(Text section begins)

When Linde was growing up in a leafy neighborhood in Eagan, a Minneapolis suburb, her mother burst with creativity. Allison wallpapered, tiled floors and built a koi pond with a waterfall in the backyard.
But life inside that well-tended house was not so serene. Linde and her two sisters sometimes huddled in a bedroom, crying over their parents’ screaming matches.
Allison’s life began to crater when she was 47. Her husband moved out, Linde left for college and both of her parents died. Allison lived with her youngest daughter, Ashlyn, whose harsh teenage assessment was that stress had turned her mother “psycho.” Allison drank too much and wrote notes in capital letters. One Thanksgiving, she threatened to kill herself if the girls visited their dad.
Most embarrassing, she incessantly touched other people. During Ashlyn’s senior trip to Mexico, Allison picked and poked at the arm of another student’s father, who exploded, “Get your hands off me!”
Allison’s physician blamed menopause and the divorce and prescribed antidepressants. They didn’t help.
These unsettling changes reminded Linde of her grandmother, Bev. In her 50s, Bev had started hoarding, filling her house with newspapers, figurines and even roadkill. She grabbed others’ food and argued with strangers. She wound up in a nursing home, where she languished for a decade before her death at 72.
An autopsy found shrinkage throughout the front and sides of Bev’s brain, the hallmark of frontotemporal dementia. The report said the disease could be hereditary, but Allison didn’t reveal that to Linde, who was 18 at the time.
Years later, when Allison grew so mean, Linde couldn’t help but wonder if the problem was genetic. She left a phone message for Allison’s doctor. All these bizarre personality changes, she said. Are you sure my mom doesn’t have what my grandma had?
The doctor didn’t call her back. It was the first of many times that Linde would be let down by the people charged with caring for her mother.
Linde and her older sister, Jenica, eventually gave their mom an ultimatum: No babysitting our children until you see a neurologist. Allison acquiesced to brain scans and neurological tests. But this doctor, like the last one, said the problem was psychiatric, diagnosing stress and obsessive-compulsive disorder.
Linde felt gaslit. Was it possible she was projecting her grandmother’s dementia onto her mother?
Whatever the trouble was, it was accelerating. Allison stole $9,000 from Ashlyn’s student loan account. Minnesota suspended her physical therapy license for “boundaries issues”: She had shown up at the home of a client’s uncle, asking him to pay for a medical device.
Allison cheerfully rejected any notion that she had dementia. Without telling her daughters, she had another brain scan. She mailed Linde a copy of the results.
“There was some shrinkage of the cortex of the brain,” said the letter from the clinic, “but this is nothing to be concerned about as it is a normal process of aging.”

(Text section ends)

## [Work instructions]
- a) List every person named in the passage about Allison.
- b) Retype the stretch of the passage about Allison from "Linde and her older" through "and obsessive-compulsive disorder.".
- c) Answer these questions from the passage about Allison:
(i) What did Allison build in the backyard?
(ii) At what age did Bev die?
(iii) How much money did Allison steal from Ashlyn's student loan account?

(Data records begins)

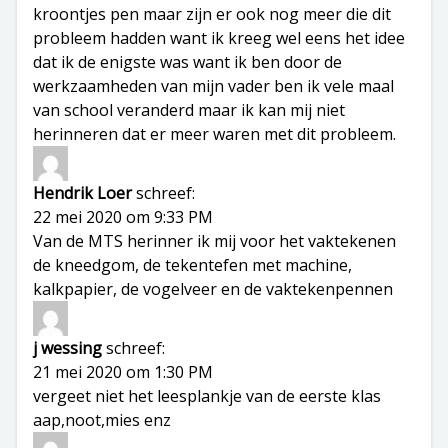
kroontjes pen maar zijn er ook nog meer die dit
probleem hadden want ik kreeg wel eens het idee
dat ik de enigste was want ik ben door de
werkzaamheden van mijn vader ben ik vele maal
van school veranderd maar ik kan mij niet
herinneren dat er meer waren met dit probleem.
Hendrik Loer
schreef:
22 mei 2020 om 9:33 PM
Van de MTS herinner ik mij voor het vaktekenen
de kneedgom, de tekentefen met machine,
kalkpapier, de vogelveer en de vaktekenpennen
j wessing
schreef:
21 mei 2020 om 1:30 PM
vergeet niet het leesplankje van de eerste klas
aap,noot,mies enz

(Data records ends)

## [Per-task outputs]
- a) Linde, Allison, Ashlyn, Bev, Jenica

- b)
Linde and her older sister, Jenica, eventually gave their mom an ultimatum: No babysitting our children until you see a neurologist. Allison acquiesced to brain scans and neurological tests. But this doctor, like the last one, said the problem was psychiatric, diagnosing stress and obsessive-compulsive disorder.

- c)
(i) A koi pond with a waterfall
(ii) 72
(iii) $9,000